Out of the data below, copy every line with the string "Scope".
---------- RECORD SET ----------
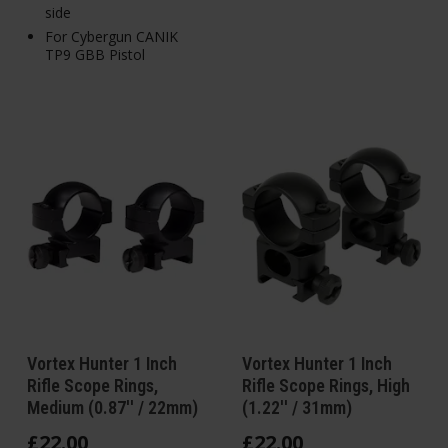
side
For Cybergun CANIK
TP9 GBB Pistol
Vortex Hunter 1 Inch
Vortex Hunter 1 Inch
Rifle Scope Rings,
Rifle Scope Rings, High
Medium (0.87'' / 22mm)
(1.22'' / 31mm)
£
22
.
00
£
22
.
00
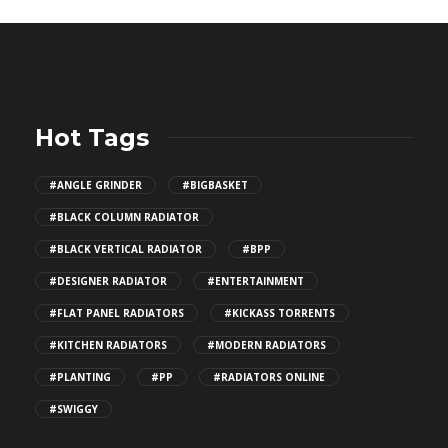
Hot Tags
#ANGLE GRINDER
#BIGBASKET
#BLACK COLUMN RADIATOR
#BLACK VERTICAL RADIATOR
#BPP
#DESIGNER RADIATOR
#ENTERTAINMENT
#FLAT PANEL RADIATORS
#KICKASS TORRENTS
#KITCHEN RADIATORS
#MODERN RADIATORS
#PLANTING
#PP
#RADIATORS ONLINE
#SWIGGY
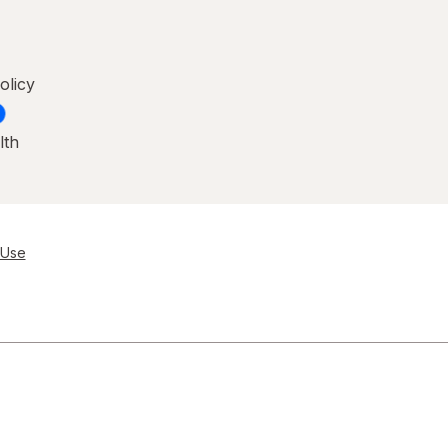
olicy
lth
 Use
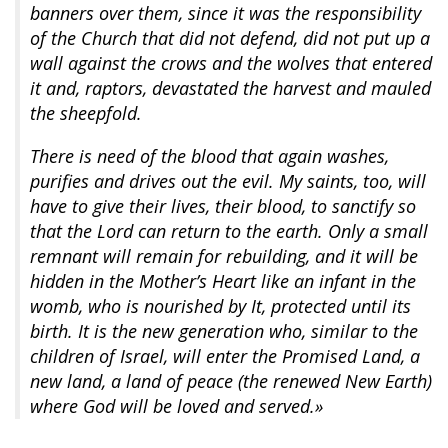
banners over them, since it was the responsibility
of the Church that did not defend, did not put up a
wall against the crows and the wolves that entered
it and, raptors, devastated the harvest and mauled
the sheepfold.
There is need of the blood that again washes,
purifies and drives out the evil. My saints, too, will
have to give their lives, their blood, to sanctify so
that the Lord can return to the earth. Only a small
remnant will remain for rebuilding, and it will be
hidden in the Mother’s Heart like an infant in the
womb, who is nourished by It, protected until its
birth. It is the new generation who, similar to the
children of Israel, will enter the Promised Land, a
new land, a land of peace (the renewed New Earth)
where God will be loved and served.»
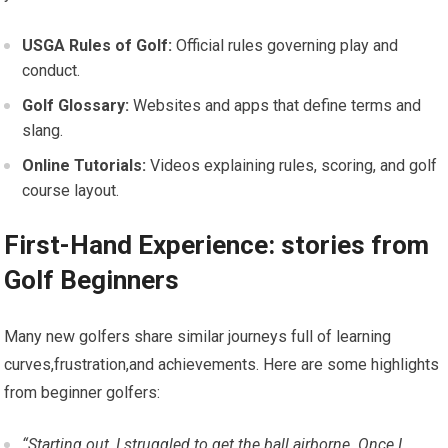
USGA‍ Rules of Golf:
Official rules governing play and
‌conduct.
Golf Glossary:
Websites and apps that define terms and
slang.
Online⁤ Tutorials:
⁢Videos explaining rules, scoring, and golf
course layout.
First-Hand Experience: ⁣stories⁤ from‍
Golf Beginners
Many new⁣ golfers share similar journeys full of learning
curves,frustration,and achievements. Here are some highlights
from beginner ‌golfers:
“Starting out, I struggled to‍ get the ball airborne. Once I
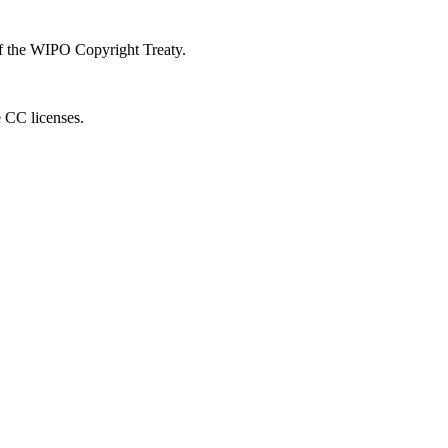
 of the WIPO Copyright Treaty.
e CC licenses.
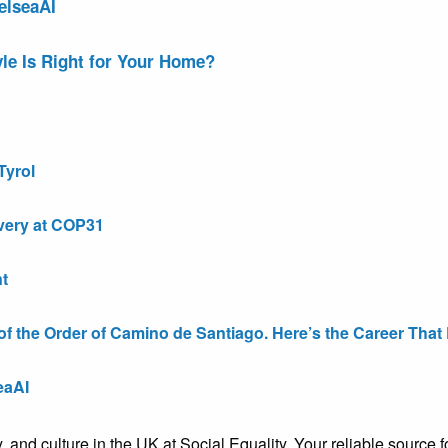
elseaAI
le Is Right for Your Home?
Tyrol
very at COP31
t
the Order of Camino de Santiago. Here’s the Career That E
eaAI
ty, and culture in the UK at Social Equality. Your reliable sourc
----------
ANSWER FOR THIS EXERCISE:
Rifle Scope Rings,
Rifle Scope Rings, High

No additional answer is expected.